Executives not included in ban on dismissals
The ban on individual dismissals for organisational and financial reasons, which was introduced during the pandemic on a temporary basis by Article 46 of Decree No. 18/2000 (Cura Italia Decree), does not apply to executives. The provision must be interpreted as a prohibition which refers only to dismissals specifically included in the perimeter of Article 3 of Law No. 604/1966. Since executives are not included in the perimeter of Article 3, they are also not included in the ban on individual economic dismissals.
Tribunal of Naples, Judge, 03/08/2022

Executives included in ban on economic dismissals
Since the ban on collective dismissals applies to executives, there are no plausible reasons why the same ban should not be extended to executives with regards to individual dismissals for financial reasons.
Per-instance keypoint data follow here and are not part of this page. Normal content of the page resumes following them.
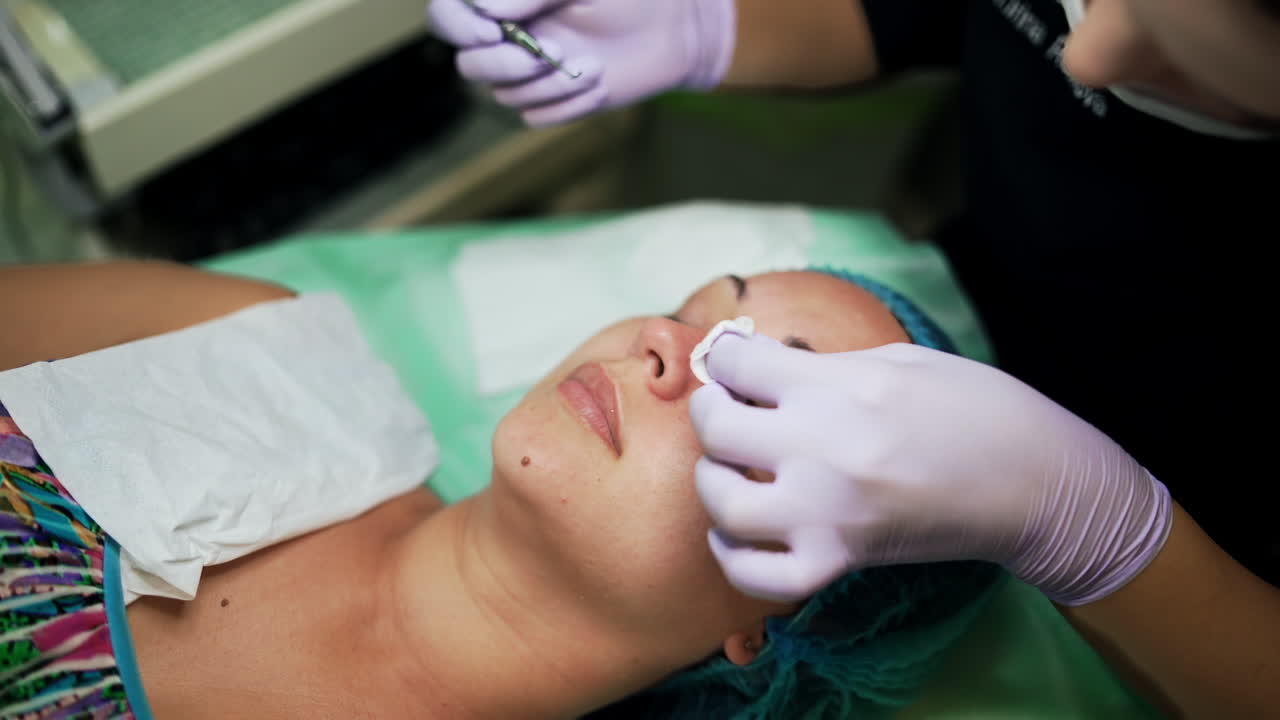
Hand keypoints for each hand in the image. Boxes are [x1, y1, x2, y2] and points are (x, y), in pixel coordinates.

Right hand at [426, 0, 735, 125]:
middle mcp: (508, 38)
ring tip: (594, 66)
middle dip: (506, 64)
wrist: (676, 27)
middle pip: (468, 65)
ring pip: (506, 96)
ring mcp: (529, 73)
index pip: (448, 16)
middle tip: (553, 52)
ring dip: (549, 86)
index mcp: (507, 4)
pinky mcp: (553, 102)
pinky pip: (535, 118)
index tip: (491, 30)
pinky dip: (567, 106)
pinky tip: (600, 86)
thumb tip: (486, 9)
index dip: (457, 26)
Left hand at [689, 334, 1171, 604]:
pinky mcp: (841, 559)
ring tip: (728, 469)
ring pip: (724, 504)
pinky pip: (760, 575)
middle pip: (717, 429)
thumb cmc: (973, 407)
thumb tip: (757, 365)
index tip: (730, 364)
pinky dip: (734, 557)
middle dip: (710, 411)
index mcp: (839, 386)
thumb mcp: (895, 361)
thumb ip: (820, 366)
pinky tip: (737, 532)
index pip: (738, 364)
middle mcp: (824, 448)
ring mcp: (829, 511)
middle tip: (725, 408)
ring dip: (712, 483)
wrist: (1035, 481)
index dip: (724, 358)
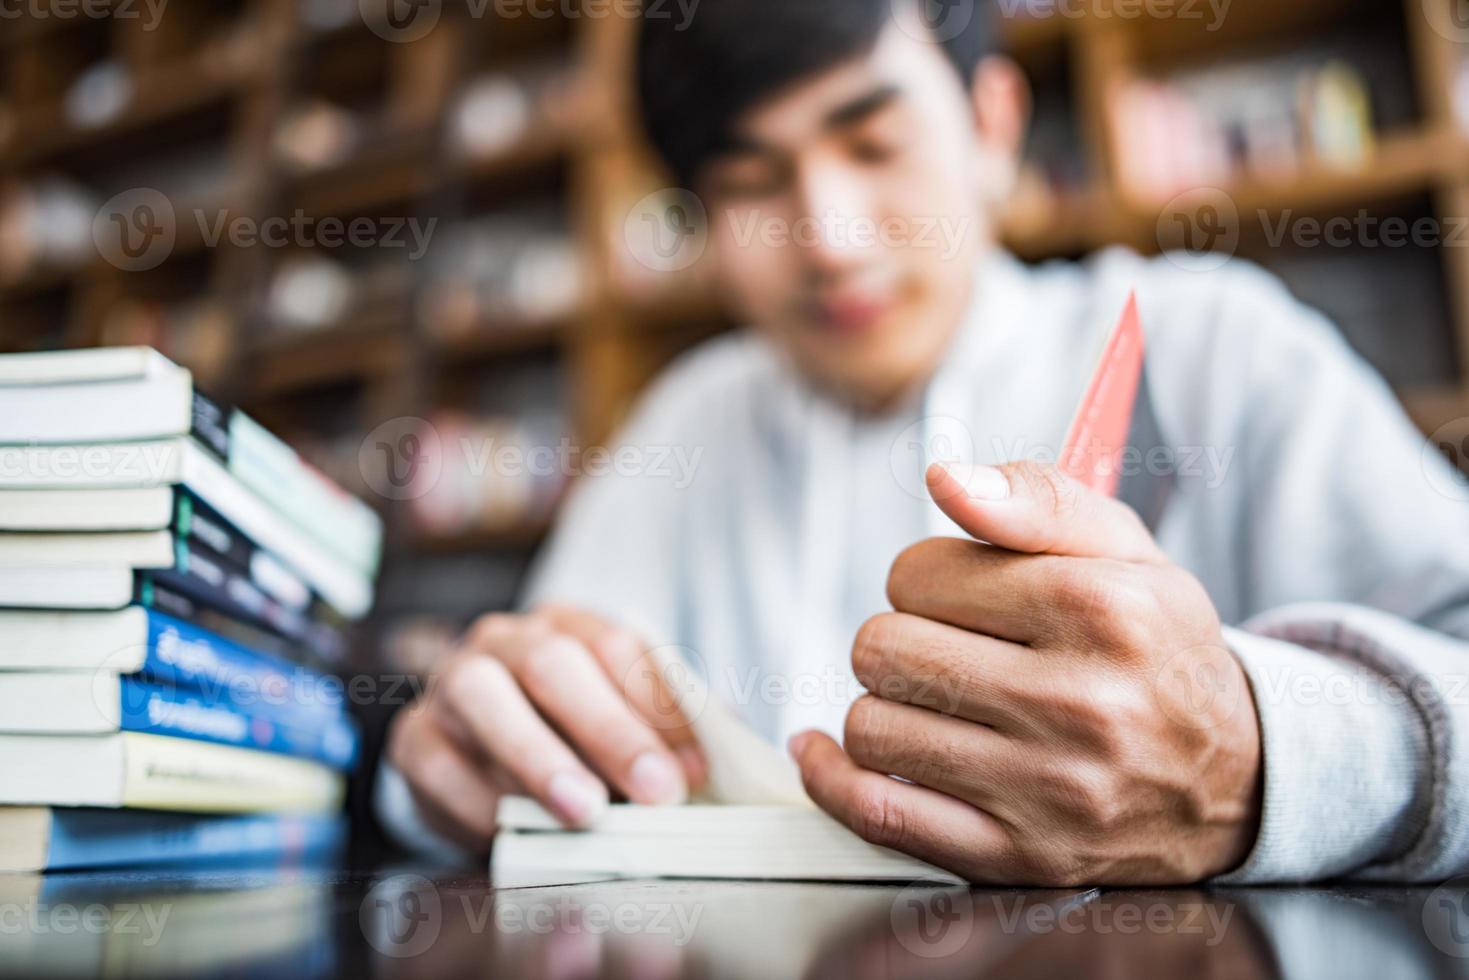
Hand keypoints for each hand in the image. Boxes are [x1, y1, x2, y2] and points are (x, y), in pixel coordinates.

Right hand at [387, 604, 705, 851]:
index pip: (614, 645)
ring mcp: (450, 684)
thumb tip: (732, 746)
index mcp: (564, 626)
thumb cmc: (564, 737)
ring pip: (485, 699)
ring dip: (540, 757)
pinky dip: (479, 801)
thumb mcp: (619, 722)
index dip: (657, 704)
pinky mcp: (414, 738)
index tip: (697, 764)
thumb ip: (667, 729)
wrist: (472, 760)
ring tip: (586, 810)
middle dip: (610, 729)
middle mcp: (504, 641)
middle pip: (552, 664)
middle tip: (658, 791)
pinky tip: (515, 831)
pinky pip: (439, 763)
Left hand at [790, 462, 1261, 884]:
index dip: (924, 577)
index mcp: (1104, 610)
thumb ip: (1037, 498)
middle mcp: (1079, 703)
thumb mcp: (1126, 552)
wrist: (1233, 784)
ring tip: (931, 702)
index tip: (956, 595)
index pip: (920, 574)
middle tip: (946, 649)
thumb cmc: (1160, 654)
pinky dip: (834, 778)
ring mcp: (1047, 790)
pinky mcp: (1015, 856)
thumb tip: (946, 479)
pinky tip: (831, 752)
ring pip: (871, 727)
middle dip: (899, 638)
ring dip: (883, 706)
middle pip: (884, 649)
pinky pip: (877, 813)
It is irrelevant that the rule prohibiting dismissals during the pandemic (Article 46 of the “Cura Italia” Decree) refers to the ban of individual dismissals under Article 3 of Law 604/1966. Although Article 3 doesn’t specifically include the dismissal of executives, the provision should not be read literally, since it refers to any individual dismissal which is grounded in financial or organisational reasons. Therefore, executives are included in the prohibition.
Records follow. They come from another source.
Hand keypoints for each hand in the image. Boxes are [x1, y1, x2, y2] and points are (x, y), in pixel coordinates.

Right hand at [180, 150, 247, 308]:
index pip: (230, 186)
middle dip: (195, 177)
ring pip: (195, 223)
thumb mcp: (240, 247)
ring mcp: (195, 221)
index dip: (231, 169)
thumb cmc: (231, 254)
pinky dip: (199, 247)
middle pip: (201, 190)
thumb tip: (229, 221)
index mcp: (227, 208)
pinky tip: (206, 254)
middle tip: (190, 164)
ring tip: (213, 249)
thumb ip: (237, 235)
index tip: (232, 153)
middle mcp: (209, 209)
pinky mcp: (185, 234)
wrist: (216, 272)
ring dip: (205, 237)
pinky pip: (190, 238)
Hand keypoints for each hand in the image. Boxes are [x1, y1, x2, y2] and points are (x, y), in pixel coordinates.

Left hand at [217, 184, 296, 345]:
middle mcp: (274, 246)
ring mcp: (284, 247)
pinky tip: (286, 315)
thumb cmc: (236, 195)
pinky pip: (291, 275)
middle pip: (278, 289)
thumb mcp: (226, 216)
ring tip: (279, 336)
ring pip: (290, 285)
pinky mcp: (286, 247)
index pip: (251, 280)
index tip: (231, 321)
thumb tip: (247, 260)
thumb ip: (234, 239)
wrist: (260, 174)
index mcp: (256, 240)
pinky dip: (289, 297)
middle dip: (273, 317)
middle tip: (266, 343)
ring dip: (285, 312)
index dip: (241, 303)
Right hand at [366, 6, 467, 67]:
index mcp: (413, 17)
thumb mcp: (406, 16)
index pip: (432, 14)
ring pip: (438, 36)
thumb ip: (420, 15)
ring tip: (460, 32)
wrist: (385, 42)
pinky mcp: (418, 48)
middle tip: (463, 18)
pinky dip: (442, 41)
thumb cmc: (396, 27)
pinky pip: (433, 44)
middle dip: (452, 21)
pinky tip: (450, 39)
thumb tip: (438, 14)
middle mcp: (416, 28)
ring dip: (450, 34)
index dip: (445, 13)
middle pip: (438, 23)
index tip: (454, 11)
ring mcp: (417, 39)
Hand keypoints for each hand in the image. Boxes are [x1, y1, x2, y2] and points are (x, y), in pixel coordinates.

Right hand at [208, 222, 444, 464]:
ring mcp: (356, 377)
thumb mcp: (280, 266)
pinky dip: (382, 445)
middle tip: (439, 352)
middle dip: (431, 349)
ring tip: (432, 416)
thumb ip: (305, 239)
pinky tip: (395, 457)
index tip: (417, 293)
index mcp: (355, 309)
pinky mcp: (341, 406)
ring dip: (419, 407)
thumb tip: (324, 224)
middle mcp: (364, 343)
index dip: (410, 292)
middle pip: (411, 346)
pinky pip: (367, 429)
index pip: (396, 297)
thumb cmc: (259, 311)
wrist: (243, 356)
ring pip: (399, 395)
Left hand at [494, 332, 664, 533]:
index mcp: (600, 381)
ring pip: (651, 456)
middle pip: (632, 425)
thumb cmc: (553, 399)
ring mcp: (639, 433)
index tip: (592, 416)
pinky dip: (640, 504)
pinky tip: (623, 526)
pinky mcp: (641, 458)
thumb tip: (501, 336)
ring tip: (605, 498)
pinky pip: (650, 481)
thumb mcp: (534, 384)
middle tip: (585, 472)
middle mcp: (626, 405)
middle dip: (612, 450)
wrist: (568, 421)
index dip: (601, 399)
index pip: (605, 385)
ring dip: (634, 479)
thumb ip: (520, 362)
Court of Appeal of Rome 27/07/2022 no. 2712

Milage refunds are tax free
Milage refunds linked to an employee’s commute from home to work, are tax free if their calculation was made with objective criteria and specifically documented. These refunds take into account the milage and fuel costs that employees incur while commuting. Money received is considered compensation for expenses rather than payment.
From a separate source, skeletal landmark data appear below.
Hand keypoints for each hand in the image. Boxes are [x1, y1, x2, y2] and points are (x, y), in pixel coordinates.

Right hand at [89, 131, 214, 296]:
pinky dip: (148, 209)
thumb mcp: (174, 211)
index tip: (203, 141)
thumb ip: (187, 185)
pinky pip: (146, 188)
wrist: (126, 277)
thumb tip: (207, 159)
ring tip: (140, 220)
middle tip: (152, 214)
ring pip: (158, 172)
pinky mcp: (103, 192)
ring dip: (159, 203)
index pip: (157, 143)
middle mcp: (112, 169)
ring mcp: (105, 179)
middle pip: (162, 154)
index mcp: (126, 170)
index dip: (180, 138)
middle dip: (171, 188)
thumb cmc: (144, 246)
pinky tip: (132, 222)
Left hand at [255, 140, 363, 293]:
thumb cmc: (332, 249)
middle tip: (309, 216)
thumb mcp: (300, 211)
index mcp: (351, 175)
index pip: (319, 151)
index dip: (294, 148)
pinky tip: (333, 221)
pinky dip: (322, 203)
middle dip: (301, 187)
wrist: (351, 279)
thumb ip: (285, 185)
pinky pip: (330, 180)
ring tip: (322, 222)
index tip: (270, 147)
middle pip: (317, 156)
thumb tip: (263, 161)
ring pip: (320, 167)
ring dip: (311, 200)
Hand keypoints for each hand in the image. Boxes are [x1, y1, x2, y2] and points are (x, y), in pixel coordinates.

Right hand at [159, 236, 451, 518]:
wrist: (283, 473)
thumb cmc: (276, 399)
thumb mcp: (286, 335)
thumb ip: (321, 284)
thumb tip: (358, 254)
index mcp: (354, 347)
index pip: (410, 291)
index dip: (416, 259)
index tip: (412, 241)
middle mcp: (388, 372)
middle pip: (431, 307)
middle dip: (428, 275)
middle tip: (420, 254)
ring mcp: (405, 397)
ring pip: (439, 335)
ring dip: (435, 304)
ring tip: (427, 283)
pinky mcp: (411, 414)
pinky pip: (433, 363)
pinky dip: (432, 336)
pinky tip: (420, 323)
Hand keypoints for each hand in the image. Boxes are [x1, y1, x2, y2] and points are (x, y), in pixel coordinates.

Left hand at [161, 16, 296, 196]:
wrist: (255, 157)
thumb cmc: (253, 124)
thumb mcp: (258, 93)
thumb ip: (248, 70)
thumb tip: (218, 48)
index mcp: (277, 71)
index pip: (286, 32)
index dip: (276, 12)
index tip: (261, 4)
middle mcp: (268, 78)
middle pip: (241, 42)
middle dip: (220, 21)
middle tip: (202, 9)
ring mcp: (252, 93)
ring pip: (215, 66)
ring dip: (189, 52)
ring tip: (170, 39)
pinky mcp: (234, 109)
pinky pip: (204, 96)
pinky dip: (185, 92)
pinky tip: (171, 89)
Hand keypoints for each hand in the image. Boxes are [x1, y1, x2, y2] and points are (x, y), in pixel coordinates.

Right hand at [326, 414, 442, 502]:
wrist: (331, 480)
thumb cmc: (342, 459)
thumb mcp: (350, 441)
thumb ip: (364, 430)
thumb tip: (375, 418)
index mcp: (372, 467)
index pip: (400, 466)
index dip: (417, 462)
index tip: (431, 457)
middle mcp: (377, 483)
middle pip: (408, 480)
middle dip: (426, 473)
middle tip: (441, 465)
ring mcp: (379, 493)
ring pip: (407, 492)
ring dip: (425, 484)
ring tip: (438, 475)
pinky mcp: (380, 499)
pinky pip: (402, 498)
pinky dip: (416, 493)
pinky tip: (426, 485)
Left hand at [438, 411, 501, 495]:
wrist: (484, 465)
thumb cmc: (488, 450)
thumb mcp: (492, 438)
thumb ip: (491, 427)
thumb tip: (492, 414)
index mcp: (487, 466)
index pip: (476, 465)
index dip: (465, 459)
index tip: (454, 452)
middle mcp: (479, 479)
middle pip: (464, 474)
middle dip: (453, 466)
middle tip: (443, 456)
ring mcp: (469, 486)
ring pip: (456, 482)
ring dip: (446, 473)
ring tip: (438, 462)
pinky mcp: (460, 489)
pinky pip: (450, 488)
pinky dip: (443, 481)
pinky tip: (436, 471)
Supreme Court 28/07/2022 No. 23634

Employers responsible for cash and travel allowances
Cash and travel allowances are subject to the ‘solidarity obligation’ pursuant to Article 29 of Legislative Decree no. 276/2003, whereby an employee working into a service contract may claim payment of the relevant sums directly from the principal if their employer (i.e. the contractor within the service contract) has failed to make the payment. It was argued in a case before the Court of Appeal of Bologna that the payment of the aforementioned allowances is not the principal’s responsibility because they do not constitute part of the employee’s fixed monthly pay. Whilst this is true, they are linked to the way in which the employment is carried out. Therefore, if the contractor fails to pay these items, the principal is liable.
Court of Appeal of Bologna 14/07/2022 n. 500

Legitimate dismissal of employee working for competitor company
The dismissal of an employee who, during a period of suspension from work and with access to ordinary salary support fund, worked for a competing company is legitimate. Even during a period of suspension, the duty of loyalty pursuant to Article 2105 of the Civil Code applies, whereby an employee is prohibited from working for or with industry competitors.